--- Start of GIVEN RECORDS ---

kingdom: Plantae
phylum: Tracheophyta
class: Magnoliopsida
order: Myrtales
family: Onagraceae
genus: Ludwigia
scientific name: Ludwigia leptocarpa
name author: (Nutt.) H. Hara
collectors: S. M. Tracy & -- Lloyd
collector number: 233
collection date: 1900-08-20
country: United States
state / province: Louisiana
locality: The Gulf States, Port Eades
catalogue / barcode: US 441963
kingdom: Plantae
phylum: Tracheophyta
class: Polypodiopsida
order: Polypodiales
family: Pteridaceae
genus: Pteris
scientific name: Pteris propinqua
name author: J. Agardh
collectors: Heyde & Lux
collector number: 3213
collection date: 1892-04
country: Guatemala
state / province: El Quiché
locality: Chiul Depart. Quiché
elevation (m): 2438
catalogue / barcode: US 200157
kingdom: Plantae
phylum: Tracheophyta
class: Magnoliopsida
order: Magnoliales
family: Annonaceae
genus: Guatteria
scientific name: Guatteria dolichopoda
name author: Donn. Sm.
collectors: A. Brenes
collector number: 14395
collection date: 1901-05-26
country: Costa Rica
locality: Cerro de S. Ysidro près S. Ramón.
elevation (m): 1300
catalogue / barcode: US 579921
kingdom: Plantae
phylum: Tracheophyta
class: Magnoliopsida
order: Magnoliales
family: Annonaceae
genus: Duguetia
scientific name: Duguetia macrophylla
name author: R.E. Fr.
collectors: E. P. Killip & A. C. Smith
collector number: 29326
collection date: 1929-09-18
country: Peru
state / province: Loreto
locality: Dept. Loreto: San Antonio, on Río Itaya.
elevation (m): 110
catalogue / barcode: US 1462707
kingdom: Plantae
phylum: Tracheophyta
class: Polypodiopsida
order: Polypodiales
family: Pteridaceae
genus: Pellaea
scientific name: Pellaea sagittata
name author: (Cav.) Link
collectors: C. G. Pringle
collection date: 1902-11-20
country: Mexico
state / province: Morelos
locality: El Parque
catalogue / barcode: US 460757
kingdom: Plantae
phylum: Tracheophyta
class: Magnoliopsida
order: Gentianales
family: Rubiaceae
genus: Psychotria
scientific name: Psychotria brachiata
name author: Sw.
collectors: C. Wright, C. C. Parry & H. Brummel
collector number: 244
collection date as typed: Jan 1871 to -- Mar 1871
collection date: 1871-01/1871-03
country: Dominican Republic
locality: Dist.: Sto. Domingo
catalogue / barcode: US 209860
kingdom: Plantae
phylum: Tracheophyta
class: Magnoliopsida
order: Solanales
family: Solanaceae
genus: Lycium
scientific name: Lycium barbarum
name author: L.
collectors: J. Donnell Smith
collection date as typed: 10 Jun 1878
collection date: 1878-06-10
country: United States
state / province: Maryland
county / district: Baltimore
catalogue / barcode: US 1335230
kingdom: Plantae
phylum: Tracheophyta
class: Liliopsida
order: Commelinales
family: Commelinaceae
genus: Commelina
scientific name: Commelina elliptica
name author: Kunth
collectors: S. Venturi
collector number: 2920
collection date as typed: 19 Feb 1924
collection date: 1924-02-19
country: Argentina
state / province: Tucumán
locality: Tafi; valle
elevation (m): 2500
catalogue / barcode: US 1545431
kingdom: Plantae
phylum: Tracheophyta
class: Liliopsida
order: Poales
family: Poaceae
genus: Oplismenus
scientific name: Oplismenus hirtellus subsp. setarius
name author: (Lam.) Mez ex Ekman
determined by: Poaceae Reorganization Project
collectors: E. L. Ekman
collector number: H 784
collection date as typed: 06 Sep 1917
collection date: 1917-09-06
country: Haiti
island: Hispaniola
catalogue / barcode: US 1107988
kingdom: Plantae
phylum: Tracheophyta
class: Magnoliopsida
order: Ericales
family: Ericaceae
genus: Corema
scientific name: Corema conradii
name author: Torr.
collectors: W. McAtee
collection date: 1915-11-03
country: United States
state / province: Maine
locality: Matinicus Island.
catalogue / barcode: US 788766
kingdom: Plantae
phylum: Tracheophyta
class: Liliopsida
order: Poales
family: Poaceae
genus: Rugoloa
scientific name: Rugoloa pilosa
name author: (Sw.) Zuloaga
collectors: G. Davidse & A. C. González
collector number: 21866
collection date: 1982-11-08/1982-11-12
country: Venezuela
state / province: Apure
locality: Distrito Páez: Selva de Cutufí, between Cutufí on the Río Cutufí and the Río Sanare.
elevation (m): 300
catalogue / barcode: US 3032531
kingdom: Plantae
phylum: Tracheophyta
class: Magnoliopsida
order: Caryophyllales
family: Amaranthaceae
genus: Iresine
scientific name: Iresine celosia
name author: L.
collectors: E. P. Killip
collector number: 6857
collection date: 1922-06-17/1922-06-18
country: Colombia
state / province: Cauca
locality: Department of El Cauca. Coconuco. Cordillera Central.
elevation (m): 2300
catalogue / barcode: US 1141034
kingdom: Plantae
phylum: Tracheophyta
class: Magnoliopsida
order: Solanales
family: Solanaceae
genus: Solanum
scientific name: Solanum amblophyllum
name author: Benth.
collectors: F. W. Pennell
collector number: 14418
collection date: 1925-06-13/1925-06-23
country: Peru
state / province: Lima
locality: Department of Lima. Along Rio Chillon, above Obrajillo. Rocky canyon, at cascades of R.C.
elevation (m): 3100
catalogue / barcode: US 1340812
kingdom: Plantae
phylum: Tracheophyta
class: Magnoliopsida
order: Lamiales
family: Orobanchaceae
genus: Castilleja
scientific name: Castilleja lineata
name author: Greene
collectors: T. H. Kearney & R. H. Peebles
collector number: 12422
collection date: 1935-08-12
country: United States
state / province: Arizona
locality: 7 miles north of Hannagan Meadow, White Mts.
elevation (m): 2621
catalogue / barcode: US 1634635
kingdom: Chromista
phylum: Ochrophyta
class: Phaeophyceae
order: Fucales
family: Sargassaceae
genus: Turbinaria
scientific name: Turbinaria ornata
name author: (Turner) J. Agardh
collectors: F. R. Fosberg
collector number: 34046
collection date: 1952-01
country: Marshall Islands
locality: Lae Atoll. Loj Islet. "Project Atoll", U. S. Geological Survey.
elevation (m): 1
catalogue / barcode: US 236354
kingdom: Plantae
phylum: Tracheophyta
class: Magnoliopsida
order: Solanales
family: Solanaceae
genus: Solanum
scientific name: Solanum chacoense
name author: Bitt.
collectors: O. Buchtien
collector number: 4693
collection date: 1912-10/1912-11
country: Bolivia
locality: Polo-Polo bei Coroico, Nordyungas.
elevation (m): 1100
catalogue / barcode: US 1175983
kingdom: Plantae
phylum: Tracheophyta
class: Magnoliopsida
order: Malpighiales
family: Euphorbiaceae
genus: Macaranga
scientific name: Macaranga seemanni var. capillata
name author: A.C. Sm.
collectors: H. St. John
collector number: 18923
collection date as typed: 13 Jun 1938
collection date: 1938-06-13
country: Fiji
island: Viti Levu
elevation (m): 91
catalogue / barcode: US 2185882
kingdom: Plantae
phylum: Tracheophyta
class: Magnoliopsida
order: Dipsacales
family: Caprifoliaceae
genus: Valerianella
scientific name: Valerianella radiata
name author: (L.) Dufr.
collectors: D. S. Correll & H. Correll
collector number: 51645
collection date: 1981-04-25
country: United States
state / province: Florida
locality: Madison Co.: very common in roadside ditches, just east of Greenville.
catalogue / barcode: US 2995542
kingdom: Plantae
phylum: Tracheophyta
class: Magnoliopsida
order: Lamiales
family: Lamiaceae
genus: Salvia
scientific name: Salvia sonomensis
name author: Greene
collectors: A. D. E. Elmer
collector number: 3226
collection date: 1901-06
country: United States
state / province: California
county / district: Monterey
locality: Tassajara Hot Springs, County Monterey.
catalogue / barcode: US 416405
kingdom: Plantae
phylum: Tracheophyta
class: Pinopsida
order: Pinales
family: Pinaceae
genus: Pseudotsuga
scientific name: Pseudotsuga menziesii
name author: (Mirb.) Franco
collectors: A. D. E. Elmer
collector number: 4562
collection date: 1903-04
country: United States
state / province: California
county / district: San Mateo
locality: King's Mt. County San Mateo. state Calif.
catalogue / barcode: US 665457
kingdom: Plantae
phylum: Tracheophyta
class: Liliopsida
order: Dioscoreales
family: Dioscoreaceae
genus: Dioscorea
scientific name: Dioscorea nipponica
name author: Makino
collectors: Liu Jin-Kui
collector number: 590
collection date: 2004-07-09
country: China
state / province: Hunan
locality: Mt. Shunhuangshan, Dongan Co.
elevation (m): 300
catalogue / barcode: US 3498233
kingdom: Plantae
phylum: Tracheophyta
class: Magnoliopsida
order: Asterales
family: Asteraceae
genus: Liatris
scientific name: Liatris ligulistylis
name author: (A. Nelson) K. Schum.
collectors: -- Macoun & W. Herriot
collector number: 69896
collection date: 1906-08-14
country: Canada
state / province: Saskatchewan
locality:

--- End of GIVEN RECORDS ---

Render the data as a two-column CSV with the columns field and value, one row per entry, each in its own quoted field with any line breaks turned into spaces. Begin at the line that contains "state / province: Florida" and stop after the line that contains "genus: Pseudotsuga".

field,value
"state / province:","Florida"
"locality:","Madison Co.: very common in roadside ditches, just east of Greenville."
"catalogue / barcode:","US 2995542"
"kingdom:","Plantae"
"phylum:","Tracheophyta"
"class:","Magnoliopsida"
"order:","Lamiales"
"family:","Lamiaceae"
"genus:","Salvia"
"scientific name:","Salvia sonomensis"
"name author:","Greene"
"collectors:","A. D. E. Elmer"
"collector number:","3226"
"collection date:","1901-06"
"country:","United States"
"state / province:","California"
"county / district:","Monterey"
"locality:","Tassajara Hot Springs, County Monterey."
"catalogue / barcode:","US 416405"
"kingdom:","Plantae"
"phylum:","Tracheophyta"
"class:","Pinopsida"
"order:","Pinales"
"family:","Pinaceae"
"genus:","Pseudotsuga"